Monday, November 5, 2012

Data Backup Suggestions

I think that data backup is a system administrator's most important function. You need to lose your data just once to convince you that I'm right.

Your backup medium (disk, tape, etc) must be

(a) removable and
(b) transportable.

Data Backup Suggestions

When evaluating backup solutions, remember that speed of disaster recovery is most important, followed by ease of following a backup routine. The last factor that you should worry about is media (tape, CD-R, disk) costs.

You must routinely verify that the data can be read from your backup media (tapes, DVDs, etc). Most backup programs allow a tape verification to be performed after each tape is written to. The downside is that it almost doubles the duration of the backup window and increases wear on the tape and drive. Whether you verify each backup, or only weekly backups, you must verify that your tapes can be read.

You'll need to decide whether your data is valuable enough to encrypt its backups. The downside to encryption is that at restoration time, you must know the password.

You must keep some backups off-site, to allow recovery in case your on-site tapes are stolen, crushed, flooded, or burnt to a crisp.

I recommend that you maintain three generations of tapes: Grandfather, Father, Son.

The sons are written to each evening, the fathers are written to each week, and the grandfathers are written to each month. I recommend that you save each month's backup. At the end of the year you'll have twelve tapes -- one for each month of the year. (Try to restore a fraction of the data, just to ensure that the backup media is readable.) Store these in a safe place, in case you ever need to restore old data. Besides, when disaster strikes, Murphy's Law says that your first backup tape won't work when you try to restore from it.

Sometimes the monthly and weekly tapes contain full backups and the nightly tapes contain just incremental or differential backups. Keep in mind that your goal is to recover from a disaster as quickly as possible, so maybe it makes sense to backup everything every night. Your mileage may vary.

Store your off-site tapes well away from your site. Many small businesses give their monthly backups to a manager to keep at home. Larger businesses contract with services that transport their off-site tapes to secure storage facilities.

As you put together a disaster recovery plan, plan on the worst-case. Don't assume that disks will always spin up or that you won't need to resort to a computer's humble diskette drive. Check yours now. I'll bet that most diskette drives in older computers no longer work . . . and good luck finding cleaning kits for them!
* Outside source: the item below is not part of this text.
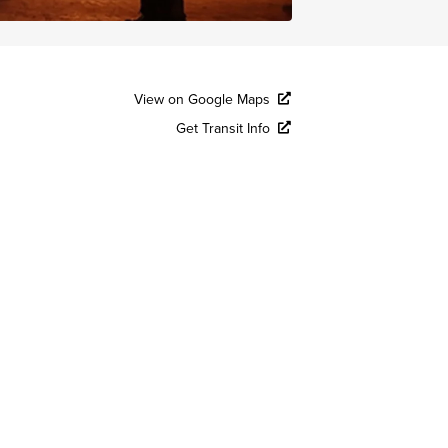
View on Google Maps
Get Transit Info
Why backing up files is necessary but not sufficient

Although up to date backups of your files are important, they're not sufficient to recover from a server system disk crash. In order to use your backed-up files, they must be restored to a working server, and if the server won't run because its system disk has died, you're still out of luck.

A recovery from a server system disk crash includes re-installing the server operating system (Unix, NetWare, NT, etc) -- if you have the server operating system's install disks and license numbers. If not, you're out of luck. (You may also be out of business.) You'll also need software drivers for any special hardware and then you'll need to configure them.

A good alternative is to have a standby system disk ready that is a bit-by-bit image of your server's system disk. When (not if) the server's system disk crashes, replace it with the standby system disk, then restore your data files from the lastest backup set, and you're back in business.

Why redundant hardware isn't a substitute for a backup system

Maybe you think that because your programs and data reside on redundant hardware such as RAID that you don't need tape backup. Wrong. Redundant hardware protects you from hardware failure, but does not protect you from software failure.

Sometimes bad data, corrupted files, or program faults don't appear for days or weeks until someone tries to access them. Your redundant hardware won't help; you need to restore damaged files from a backup that predates the data corruption. No problem -- if you're following the grandfather - father - son - tape rotation scheme. So bite the bullet and stock up on tapes now.

Tape Libraries

Eventually, businesses outgrow hand-fed tape drives. The next step is tape libraries. (Visualize a jukebox that handles tape cartridges instead of records.) They're pricey, require tape library software, and take time to configure, but once in production with the right software, they handle the nightly backup chores unattended. Perhaps once a week or once a month, someone must attend to the library for an hour or so, to remove archival tapes and feed it fresh meat . . . er, tapes.

What's my favorite tape medium? DLT. By a mile.